§ **EXCERPTED TEXT**

============================================================

A colleague flagged an opinion from the Northern District of Oklahoma she’d seen blogged on a big firm website. In the decision, the judge spoke dismissively of “apps” that must be responsible for those hairballs so common in discovery: vague requests and objection-obscured replies. The blogger took the judge’s mention of apps too-literally, even noting that the judge failed to name the offending software.
I suspect those literary devices called irony and satire may have been lost on the blogger. The court in Howard v. Segway, Inc. wasn’t saying both sides had actually used bad apps; instead, Magistrate Judge Paul J. Cleary was referencing the current fervor for apps metaphorically, as a means to convey that the more things change, the more they stay the same. That is, whether you slavishly draw boilerplate from a paper form or program the same mindless twaddle into a document assembly app on your iPad, drivel remains drivel, and obstruction invites sanctions.
Because we are both witness to discovery before and after the advent of the computer, I felt a kinship with Judge Cleary as he took both sides to task for using discovery devices in ways most lawyers regard as a standard—even enviable–practice. Plaintiff Howard used a thesaurus-like definition of document, larded every request with “any” and “all” and used omnibus phrases like “concerning” or “referencing.” Defendant Segway, Inc. objected to each request with that unholy quadral, ‘vague, overbroad, unduly burdensome and not reasonably calculated to lead to discovery of admissible evidence,’ then “without waiving and subject to said objections, Segway, Inc. gestured in the general direction of something it produced.
This brought me back 30+ years, to my days as a newly-minted associate at a venerable firm in Houston. Associates were tasked to meet periodically to review the firm’s standard discovery requests to insure they were state-of-the-art. That meant striking references to Dictabelts and adding to an ever-growing litany of synonyms for “document” in the definitions. Then as now, discovery was a perverse game of Simon Says: if you didn’t phrase it just so, the other side would find a way to read your request so as not to encompass what you sought.
The irony of my being seen as an expert in discovery is that I have always despised documentary discovery. Before the advent of electronically stored information, I rarely obtained much of value through Requests for Production. Anything helpful tended to be hidden beneath the skirts of some specious objection. Cases didn’t settle for value until I got a favorable ruling on my Fifth or Sixth Motion to Compel; then productions were routinely shuffled, sanitized or incomplete. In retrospect, if it hadn’t been for depositions and subpoenas, I’d have been perennially in the dark.
Happily, the times they are a-changin’; though less in practice than in the minds of jurists like Judge Cleary who, after 30+ years of the same malarkey, seems mad as hell and unwilling to take it anymore. These jurists are putting some sting into Rule 26(g). The $5,466.50 jointly and severally assessed against Defendant Segway and its counsel, Holden & Carr, isn’t going to rock anyone’s world; but, it sends a message, warning others who litigate opposite that firm to be wary (though in fairness, apart from the bizarre delaying behavior described, Holden & Carr’s use of boilerplate objections to obfuscate isn’t new or novel among responding parties). Also in fairness, the criticism visited upon the plaintiff and his counsel could be leveled at most requesting parties.
That’s what’s refreshing about the Howard v. Segway, Inc. decision. It calls out bad behavior that’s become so commonplace, we’re inured to it.

============================================================

Stored data:
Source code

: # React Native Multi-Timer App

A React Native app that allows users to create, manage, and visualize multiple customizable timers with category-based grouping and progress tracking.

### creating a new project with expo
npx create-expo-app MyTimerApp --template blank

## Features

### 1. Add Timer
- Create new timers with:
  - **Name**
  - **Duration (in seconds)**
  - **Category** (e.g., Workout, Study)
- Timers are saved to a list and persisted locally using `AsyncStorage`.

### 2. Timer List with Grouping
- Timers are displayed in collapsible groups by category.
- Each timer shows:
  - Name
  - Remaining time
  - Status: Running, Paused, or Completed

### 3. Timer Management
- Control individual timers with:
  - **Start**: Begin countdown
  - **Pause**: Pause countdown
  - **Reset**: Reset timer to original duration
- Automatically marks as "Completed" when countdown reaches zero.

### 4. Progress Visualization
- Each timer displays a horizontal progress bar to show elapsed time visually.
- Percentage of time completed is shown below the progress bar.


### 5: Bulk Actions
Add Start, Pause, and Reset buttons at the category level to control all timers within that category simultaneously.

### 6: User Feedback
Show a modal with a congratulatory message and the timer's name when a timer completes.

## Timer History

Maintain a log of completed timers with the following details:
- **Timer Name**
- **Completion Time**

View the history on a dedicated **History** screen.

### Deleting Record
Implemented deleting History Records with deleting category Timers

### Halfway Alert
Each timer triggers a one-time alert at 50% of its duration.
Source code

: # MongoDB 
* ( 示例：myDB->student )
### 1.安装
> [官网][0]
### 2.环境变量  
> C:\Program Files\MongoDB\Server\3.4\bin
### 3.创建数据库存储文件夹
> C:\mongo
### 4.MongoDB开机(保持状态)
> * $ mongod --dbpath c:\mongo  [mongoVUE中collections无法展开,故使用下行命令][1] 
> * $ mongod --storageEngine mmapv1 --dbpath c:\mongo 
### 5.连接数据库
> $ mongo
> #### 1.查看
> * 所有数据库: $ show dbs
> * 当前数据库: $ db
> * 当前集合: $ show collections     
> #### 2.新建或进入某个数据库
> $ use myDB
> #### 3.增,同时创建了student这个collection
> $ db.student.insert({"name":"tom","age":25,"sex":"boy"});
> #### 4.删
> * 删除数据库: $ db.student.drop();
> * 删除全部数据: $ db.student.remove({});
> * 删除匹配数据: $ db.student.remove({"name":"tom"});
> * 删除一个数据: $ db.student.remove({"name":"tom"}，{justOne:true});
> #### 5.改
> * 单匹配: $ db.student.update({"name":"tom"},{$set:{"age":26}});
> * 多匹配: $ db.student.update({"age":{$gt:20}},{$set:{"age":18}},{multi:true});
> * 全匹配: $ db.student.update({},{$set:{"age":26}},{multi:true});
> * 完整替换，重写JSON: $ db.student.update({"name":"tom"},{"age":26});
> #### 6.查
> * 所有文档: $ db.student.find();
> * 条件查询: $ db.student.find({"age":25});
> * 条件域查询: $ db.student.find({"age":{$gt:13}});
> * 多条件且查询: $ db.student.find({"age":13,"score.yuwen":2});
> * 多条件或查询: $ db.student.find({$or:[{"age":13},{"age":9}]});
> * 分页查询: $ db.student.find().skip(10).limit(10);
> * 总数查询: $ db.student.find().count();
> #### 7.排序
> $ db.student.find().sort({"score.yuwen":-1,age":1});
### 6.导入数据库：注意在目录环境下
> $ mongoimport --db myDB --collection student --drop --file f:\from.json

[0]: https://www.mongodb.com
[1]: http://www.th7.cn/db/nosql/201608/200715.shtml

============================================================

§ **EXERCISE REQUIREMENTS**
[1] Answer these from the Howard v. Segway post:
(a) Which court issued the opinion the colleague flagged?
(b) In what city was the firm where the writer worked as a new associate?
(c) What amount was assessed against Segway and its counsel?
[2] Transcribe the part of the Howard v. Segway post that starts with the words "I suspect those" and ends after "obstruction invites sanctions.".
Answer from the Howard v. Segway post only, not from the entries.

§ **EXPECTED OUTPUTS**
[1]
(a) The Northern District of Oklahoma
(b) Houston
(c) $5,466.50

[2]
I suspect those literary devices called irony and satire may have been lost on the blogger. The court in Howard v. Segway, Inc. wasn’t saying both sides had actually used bad apps; instead, Magistrate Judge Paul J. Cleary was referencing the current fervor for apps metaphorically, as a means to convey that the more things change, the more they stay the same. That is, whether you slavishly draw boilerplate from a paper form or program the same mindless twaddle into a document assembly app on your iPad, drivel remains drivel, and obstruction invites sanctions.